With the Go Africa Street Festival on July 16th, 2016 in “Little Africa” in Central Harlem, we thought it newsworthy that soon, citizens of African nations will have little need for those black, blue, red, and green passports that mark their countries (and their respective power). Instead, Africans will be issued a new electronic African Union passport that allows for visa-free travel to and from the 54 countries in the continental union. In a statement announcing the launch, the AU said,
“The scene seems to be set to realize the dream of visa-free travel for African citizens within their own continent by 2020.”
Movement toward this goal has already begun: At the 27th AU Summit in Kigali, Rwanda, on Sunday, Chadian President Idriss Déby and Rwandan leader Paul Kagame were presented with the first passports, which features inscriptions in five languages—English, French, Arabic, Portuguese, and Swahili. (Initially, the document will be available only to diplomats and state and government officials.)

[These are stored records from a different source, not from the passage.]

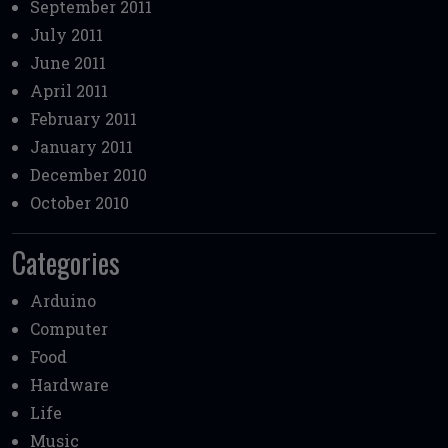
September 2011
July 2011
June 2011
April 2011
February 2011
January 2011
December 2010
October 2010
Categories
Arduino
Computer
Food
Hardware
Life
Music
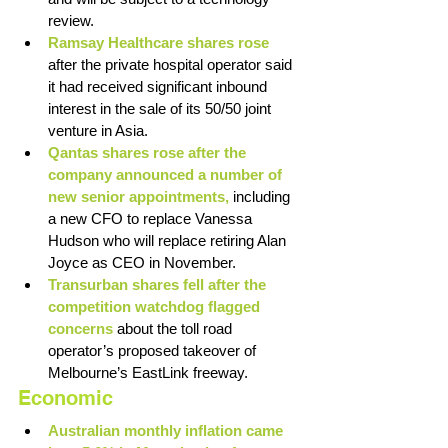
review. 
Ramsay Healthcare shares rose 
after the private hospital operator said 
it had received significant inbound 
interest in the sale of its 50/50 joint 
venture in Asia. 
Qantas shares rose after the 
company announced a number of 
new senior appointments,
 including 
a new CFO to replace Vanessa 
Hudson who will replace retiring Alan 
Joyce as CEO in November. 
Transurban shares fell after the 
competition watchdog flagged 
concerns
 about the toll road 
operator’s proposed takeover of 
Melbourne’s EastLink freeway. 
Economic
Australian monthly inflation came 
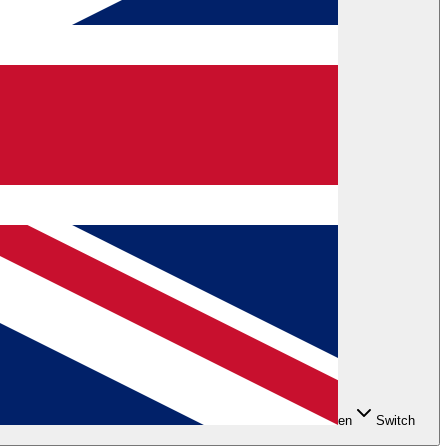
en
Switch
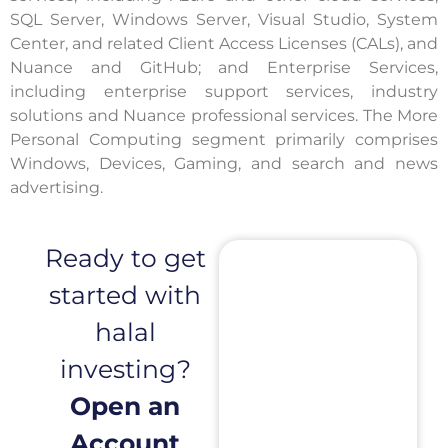
SQL Server, Windows Server, Visual Studio, System
Center, and related Client Access Licenses (CALs), and
Nuance and GitHub; and Enterprise Services,
including enterprise support services, industry
solutions and Nuance professional services. The More
Personal Computing segment primarily comprises
Windows, Devices, Gaming, and search and news
advertising.
Ready to get
started with
halal
investing?
Open an
Account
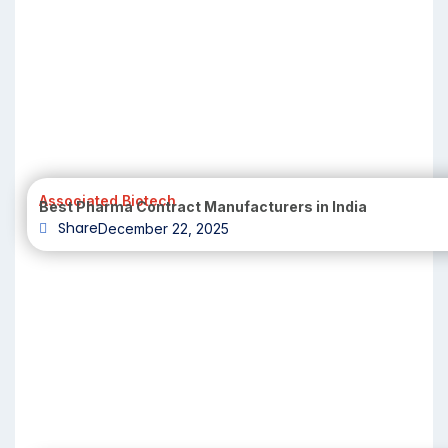
Associated Biotech
Best Pharma Contract Manufacturers in India
Share
December 22, 2025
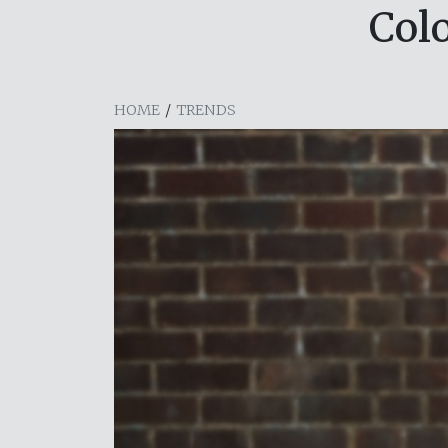
Col
HOME
/
TRENDS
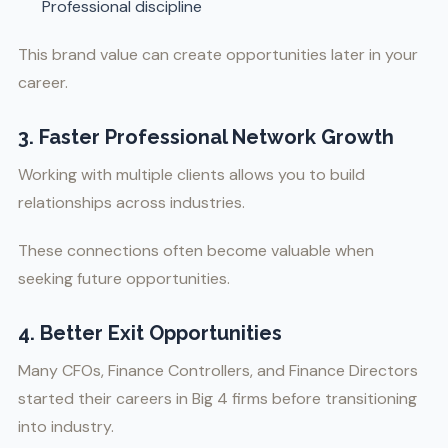
Professional discipline
This brand value can create opportunities later in your
career.
3. Faster Professional Network Growth
Working with multiple clients allows you to build
relationships across industries.
These connections often become valuable when
seeking future opportunities.
4. Better Exit Opportunities
Many CFOs, Finance Controllers, and Finance Directors
started their careers in Big 4 firms before transitioning
into industry.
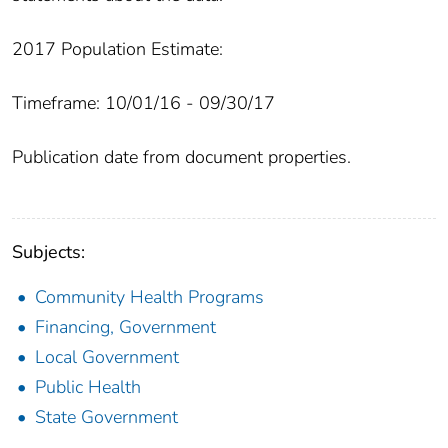
2017 Population Estimate:
Timeframe: 10/01/16 - 09/30/17
Publication date from document properties.
Subjects:
Community Health Programs
Financing, Government
Local Government
Public Health
State Government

As of now, Africans must have visas to visit more than half of the countries on the continent; there are only 13 African countries that allow African travelers to enter without a visa. (Meanwhile, Americans can visit more of Africa sans visa—20 nations—than the locals.) And while it will no doubt take awhile for these new passports to get up and running, applying for one shouldn’t be as competitive as it is in, say, the Sovereign Military Order of Malta.